(WHAT YOU WILL DO): Would you transcribe the records below from the line with "pinky mcp: (82, 158)" to the line with "pinky tip: (135, 115)", ends included, exactly and with nothing more, leaving the pictures out?

⁂

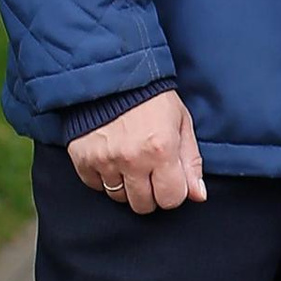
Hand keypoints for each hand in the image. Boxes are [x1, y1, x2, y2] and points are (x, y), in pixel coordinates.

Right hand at [68, 90, 206, 214]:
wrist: (111, 75)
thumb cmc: (152, 99)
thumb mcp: (181, 123)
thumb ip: (191, 162)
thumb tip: (198, 195)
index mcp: (161, 150)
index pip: (171, 199)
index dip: (172, 192)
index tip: (169, 180)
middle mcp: (132, 159)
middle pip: (143, 205)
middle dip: (150, 193)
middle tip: (149, 171)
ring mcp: (104, 160)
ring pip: (118, 197)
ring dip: (126, 185)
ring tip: (129, 161)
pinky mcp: (82, 158)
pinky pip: (94, 185)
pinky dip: (103, 177)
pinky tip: (110, 157)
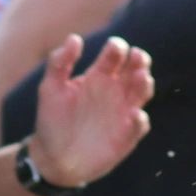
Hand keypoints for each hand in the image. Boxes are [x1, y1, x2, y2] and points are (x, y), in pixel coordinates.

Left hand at [30, 34, 152, 187]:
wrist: (53, 157)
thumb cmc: (51, 120)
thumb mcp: (50, 88)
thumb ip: (59, 62)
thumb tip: (75, 38)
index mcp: (99, 75)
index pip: (116, 55)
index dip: (119, 48)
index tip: (116, 48)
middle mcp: (115, 91)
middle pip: (135, 70)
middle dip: (139, 61)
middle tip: (137, 57)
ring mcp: (123, 112)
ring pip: (142, 93)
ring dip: (144, 84)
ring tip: (141, 78)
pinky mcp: (127, 135)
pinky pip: (140, 125)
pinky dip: (140, 120)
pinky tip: (135, 115)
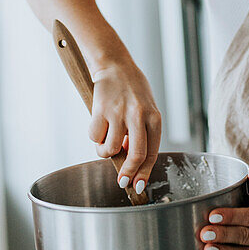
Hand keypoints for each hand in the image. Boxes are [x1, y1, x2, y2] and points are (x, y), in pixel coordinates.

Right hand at [89, 58, 161, 194]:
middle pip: (136, 155)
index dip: (144, 172)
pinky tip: (99, 124)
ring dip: (105, 151)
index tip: (138, 184)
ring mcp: (119, 113)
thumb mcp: (147, 109)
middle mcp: (139, 115)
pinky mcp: (100, 110)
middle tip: (122, 181)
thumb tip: (132, 161)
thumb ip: (143, 133)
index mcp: (154, 117)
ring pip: (110, 149)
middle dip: (128, 173)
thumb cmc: (132, 89)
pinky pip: (94, 137)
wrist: (115, 65)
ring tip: (106, 139)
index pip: (152, 152)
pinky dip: (94, 137)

⁂

(EXERCISE RESULT):
pinky mcp: (82, 158)
pinky pip: (94, 185)
pinky dip: (103, 177)
pinky tip: (110, 157)
Hand keypoints for each hand in the image. Boxes are [x1, y1, x2, y2] and points are (x, y), in pixel coordinates.

Left hand at [30, 34, 152, 187]:
wrist: (53, 157)
thumb cmc: (51, 120)
thumb mcp: (50, 88)
thumb ip: (59, 62)
thumb tip: (75, 38)
index mcp: (99, 75)
index pip: (116, 55)
index dip: (119, 48)
index tip: (116, 48)
middle mcp: (115, 91)
middle pip: (135, 70)
middle dip: (139, 61)
middle tip: (137, 57)
ring mcp: (123, 112)
ring pip: (142, 93)
ring dip: (144, 84)
ring tip: (141, 78)
pinky mcp: (127, 135)
pinky pip: (140, 125)
pinky dip: (140, 120)
pinky tip: (135, 115)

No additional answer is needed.